[Opening Excerpted records section]
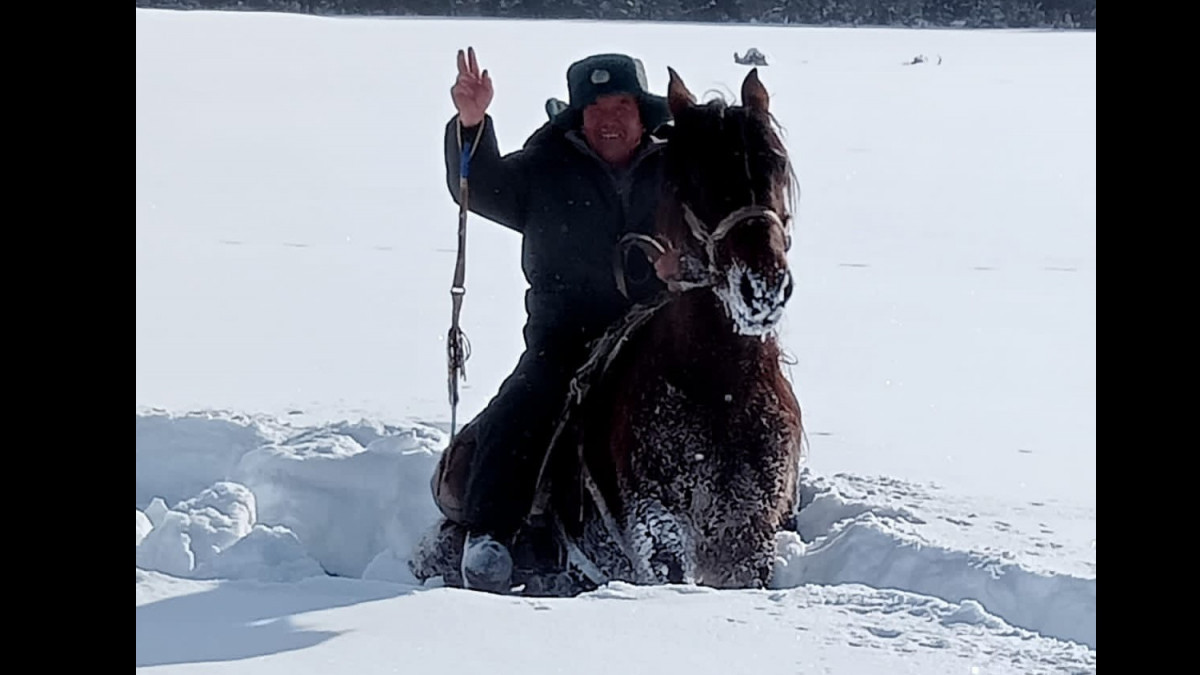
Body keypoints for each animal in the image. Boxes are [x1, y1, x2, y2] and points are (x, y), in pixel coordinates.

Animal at [412, 66, 806, 593]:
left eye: (775, 163)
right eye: (690, 175)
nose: (761, 287)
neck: (716, 382)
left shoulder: (746, 527)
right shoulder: (653, 521)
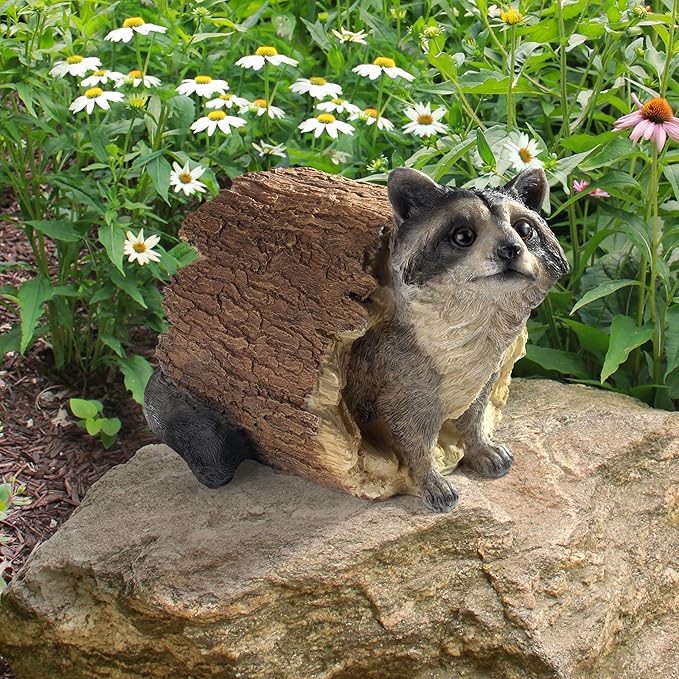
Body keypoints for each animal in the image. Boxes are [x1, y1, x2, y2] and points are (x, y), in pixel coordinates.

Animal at [342, 166, 569, 512]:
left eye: (525, 229)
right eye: (463, 236)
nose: (510, 249)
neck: (480, 315)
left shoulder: (484, 375)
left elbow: (474, 414)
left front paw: (480, 446)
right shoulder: (403, 377)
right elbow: (414, 436)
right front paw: (430, 478)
[Closing Excerpted records section]
--- Instructions for the task ---
All entries should be given again exactly, except that pictures are to be excluded.

--- Written response ---
Body keypoints for each animal in the image. Boxes are [x1, y1, x2, y2] and points are (x, y), in pixel coordinates.

Animal at [412, 66, 806, 593]:
left eye: (775, 163)
right eye: (690, 175)
nose: (761, 287)
neck: (716, 382)
left shoulder: (746, 527)
right shoulder: (653, 521)
Body keypoints for each animal in the image. Boxes are [x1, y1, x2, y2] and points are (x, y), in pixel coordinates.

Animal at [342, 166, 569, 512]:
left eye: (525, 229)
right eye: (463, 236)
nose: (510, 249)
neck: (480, 315)
left shoulder: (484, 375)
left elbow: (474, 414)
left front paw: (480, 446)
right shoulder: (403, 377)
right elbow: (414, 436)
right front paw: (430, 478)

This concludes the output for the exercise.